**** Given data

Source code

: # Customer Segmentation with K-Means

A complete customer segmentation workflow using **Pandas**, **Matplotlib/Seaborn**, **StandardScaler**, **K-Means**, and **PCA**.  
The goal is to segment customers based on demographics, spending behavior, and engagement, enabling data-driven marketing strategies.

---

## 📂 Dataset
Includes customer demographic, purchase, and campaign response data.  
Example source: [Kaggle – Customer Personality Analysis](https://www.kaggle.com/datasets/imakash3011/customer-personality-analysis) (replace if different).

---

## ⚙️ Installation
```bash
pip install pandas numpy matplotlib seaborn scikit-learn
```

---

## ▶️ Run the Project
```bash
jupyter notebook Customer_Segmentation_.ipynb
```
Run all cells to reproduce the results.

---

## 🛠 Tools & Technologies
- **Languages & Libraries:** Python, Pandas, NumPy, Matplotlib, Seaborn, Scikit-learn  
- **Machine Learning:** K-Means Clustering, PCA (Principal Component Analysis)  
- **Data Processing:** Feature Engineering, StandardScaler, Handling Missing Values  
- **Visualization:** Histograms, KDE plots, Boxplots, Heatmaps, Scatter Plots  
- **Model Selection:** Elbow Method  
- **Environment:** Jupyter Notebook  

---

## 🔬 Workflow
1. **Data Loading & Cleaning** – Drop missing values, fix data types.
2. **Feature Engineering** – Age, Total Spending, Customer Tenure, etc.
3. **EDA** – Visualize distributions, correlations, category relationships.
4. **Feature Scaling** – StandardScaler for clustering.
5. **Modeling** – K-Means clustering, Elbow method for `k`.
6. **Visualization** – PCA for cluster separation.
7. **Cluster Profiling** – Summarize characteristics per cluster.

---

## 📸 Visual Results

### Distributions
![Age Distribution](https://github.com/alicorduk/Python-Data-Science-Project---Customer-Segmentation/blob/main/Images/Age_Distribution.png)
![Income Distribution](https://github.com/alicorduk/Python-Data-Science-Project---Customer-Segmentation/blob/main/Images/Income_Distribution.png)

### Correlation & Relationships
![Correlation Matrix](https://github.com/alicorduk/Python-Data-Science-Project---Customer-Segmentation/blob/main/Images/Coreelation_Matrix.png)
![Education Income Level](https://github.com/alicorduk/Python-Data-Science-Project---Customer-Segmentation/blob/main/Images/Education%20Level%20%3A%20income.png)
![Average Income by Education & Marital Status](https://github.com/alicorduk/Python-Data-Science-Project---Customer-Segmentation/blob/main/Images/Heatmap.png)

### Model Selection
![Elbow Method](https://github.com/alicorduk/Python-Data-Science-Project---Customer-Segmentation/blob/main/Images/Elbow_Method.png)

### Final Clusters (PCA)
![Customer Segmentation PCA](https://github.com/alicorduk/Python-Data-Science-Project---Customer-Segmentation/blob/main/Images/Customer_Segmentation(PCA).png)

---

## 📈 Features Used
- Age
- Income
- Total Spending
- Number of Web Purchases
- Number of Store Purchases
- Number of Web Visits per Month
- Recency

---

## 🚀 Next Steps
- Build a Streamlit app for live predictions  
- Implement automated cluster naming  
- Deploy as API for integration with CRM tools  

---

********

Task objective -> Find the number of lines in the entries above that hold the string "Total", and write only that number.

Result for this exercise -> 2